Par: Roger-Luc Chayer
Photo: Jennifer Maccarone – Défilé de Fierté Montréal
Réaliser des entrevues avec des personnes extrêmement compétentes, qui connaissent en profondeur les enjeux propres à nos communautés LGBTQ+, est l’un des plaisirs jalousement gardés de l’auteur de ce texte. En plus d’être présidente de séance à l’Assemblée nationale, Jennifer Maccarone est députée de Westmount–Saint‑Louis depuis 2018 et porte-parole de l’opposition dans plusieurs dossiers. Elle est surtout reconnue comme porte-parole de l’opposition officielle pour la communauté 2SLGBTQIA+, une sorte d’ambassadrice, un rôle qu’elle occupe depuis le 27 octobre 2022.
Dans un contexte politique international particulièrement tendu, j’ai demandé à Jennifer de nous parler de ce que représente, pour elle, la fierté.
« Pour moi, la fierté, ce serait d’avoir contribué à ce que le gouvernement adopte une approche systématique, avec une véritable réflexion pour les communautés LGBT dans tous les ministères. Comme députée à l’Assemblée nationale, je voudrais qu’on parle de plus en plus des enjeux LGBT. Par exemple, quand je m’adresse au ministre de la Santé, à la ministre responsable des Aînés ou à n’importe quel ministre, qu’on aborde tout de suite ces questions dans le contexte propre à chaque ministère — qu’il s’agisse d’inclusion, d’éducation ou de diversité. On ne doit pas oublier qu’il y a des personnes LGBT parmi les aînés ou dans toutes les sphères de la société. Il faudrait constamment réfléchir à leur réalité. Alors oui, si je pouvais contribuer à cette prise de conscience gouvernementale, ça serait exactement ça, ma fierté », m’explique Jennifer, qui s’implique dans de nombreuses interventions pour soutenir nos communautés — non seulement auprès du gouvernement, mais aussi en invitant les autres partis à faire de même.
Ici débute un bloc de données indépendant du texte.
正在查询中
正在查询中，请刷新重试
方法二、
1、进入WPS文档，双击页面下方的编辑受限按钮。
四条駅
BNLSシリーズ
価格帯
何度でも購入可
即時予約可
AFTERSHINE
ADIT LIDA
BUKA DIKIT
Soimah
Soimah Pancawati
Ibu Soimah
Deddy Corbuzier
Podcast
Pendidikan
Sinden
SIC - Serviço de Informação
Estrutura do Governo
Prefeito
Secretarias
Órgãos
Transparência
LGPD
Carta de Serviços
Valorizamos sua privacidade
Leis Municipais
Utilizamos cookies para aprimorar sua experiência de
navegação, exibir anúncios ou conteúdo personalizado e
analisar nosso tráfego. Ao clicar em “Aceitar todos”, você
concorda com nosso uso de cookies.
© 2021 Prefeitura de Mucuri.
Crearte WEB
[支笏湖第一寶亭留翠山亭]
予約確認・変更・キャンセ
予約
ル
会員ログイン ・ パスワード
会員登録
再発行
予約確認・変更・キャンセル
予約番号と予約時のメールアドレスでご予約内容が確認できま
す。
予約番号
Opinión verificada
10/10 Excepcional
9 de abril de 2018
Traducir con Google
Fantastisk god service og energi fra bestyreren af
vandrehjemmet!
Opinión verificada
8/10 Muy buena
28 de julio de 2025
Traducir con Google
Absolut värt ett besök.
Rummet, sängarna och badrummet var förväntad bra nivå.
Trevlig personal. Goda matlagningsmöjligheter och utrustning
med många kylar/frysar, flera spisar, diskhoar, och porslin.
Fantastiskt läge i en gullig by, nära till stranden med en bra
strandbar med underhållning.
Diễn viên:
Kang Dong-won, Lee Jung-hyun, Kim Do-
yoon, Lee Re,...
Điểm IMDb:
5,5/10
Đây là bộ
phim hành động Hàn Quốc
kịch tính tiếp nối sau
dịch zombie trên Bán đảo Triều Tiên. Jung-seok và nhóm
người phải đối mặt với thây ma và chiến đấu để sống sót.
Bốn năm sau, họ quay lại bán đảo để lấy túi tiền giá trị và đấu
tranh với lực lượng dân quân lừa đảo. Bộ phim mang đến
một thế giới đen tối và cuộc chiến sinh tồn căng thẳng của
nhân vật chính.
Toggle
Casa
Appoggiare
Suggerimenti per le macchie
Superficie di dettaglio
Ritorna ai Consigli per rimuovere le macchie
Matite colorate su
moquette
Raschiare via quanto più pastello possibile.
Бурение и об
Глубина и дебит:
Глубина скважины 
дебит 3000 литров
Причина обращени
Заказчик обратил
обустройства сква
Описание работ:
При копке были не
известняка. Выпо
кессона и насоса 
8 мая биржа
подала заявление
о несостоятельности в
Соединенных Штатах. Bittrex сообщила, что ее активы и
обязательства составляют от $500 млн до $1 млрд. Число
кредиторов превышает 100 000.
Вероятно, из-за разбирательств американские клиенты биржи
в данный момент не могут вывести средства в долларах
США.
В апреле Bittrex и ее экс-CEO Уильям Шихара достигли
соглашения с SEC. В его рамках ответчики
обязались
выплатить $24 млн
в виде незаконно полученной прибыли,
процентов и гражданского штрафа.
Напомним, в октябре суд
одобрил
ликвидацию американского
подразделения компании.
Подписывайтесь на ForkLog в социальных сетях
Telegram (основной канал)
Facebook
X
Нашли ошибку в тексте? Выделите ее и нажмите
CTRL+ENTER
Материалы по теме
Évidemment on ne peut parler de fierté sans parler de l’homophobie grandissante dans la société. Pourquoi est-ce que la fierté LGBTQ+ suscite tant de haine en 2025?
« Honnêtement, moi, je pense que c’est avant tout une question de dialogue — et c’est quelque chose de très difficile aujourd’hui, n’est-ce pas ? Il y a un manque évident de compréhension. Regardez ce qui s’est passé avec les drag queens…
Le simple fait de pouvoir s’asseoir, discuter et trouver des terrains d’entente, ce serait déjà une forme de fierté, à la québécoise. Peu importe qui nous sommes dans la société, on devrait être fiers de ce que nous sommes collectivement, comme population. Trouver une solution à l’homophobie provoquée en réaction à notre fierté LGBT devrait passer par un véritable leadership de la part des figures clés de notre société, comme le premier ministre et les ministres du gouvernement — ce que nous n’avons pas actuellement. Trop souvent, la population adopte les mêmes réflexes ou le même raisonnement que son gouvernement. Or, ce gouvernement a peur d’agir. Il soutient publiquement des groupes comme PDF Québec, connus pour leurs positions transphobes. C’est un gouvernement qui évite de parler des enjeux LGBT, je l’ai répété à plusieurs reprises. Les actions — ou l’inaction — du gouvernement alimentent la haine d’une partie de la population à notre égard. Le leadership politique trace la voie à suivre, et malheureusement, ce n’est pas celle qui est la meilleure pour nos communautés. »
D’où la nécessité d’élections ! Merci, Jennifer, pour ces propos qui nous aident à mieux comprendre les enjeux.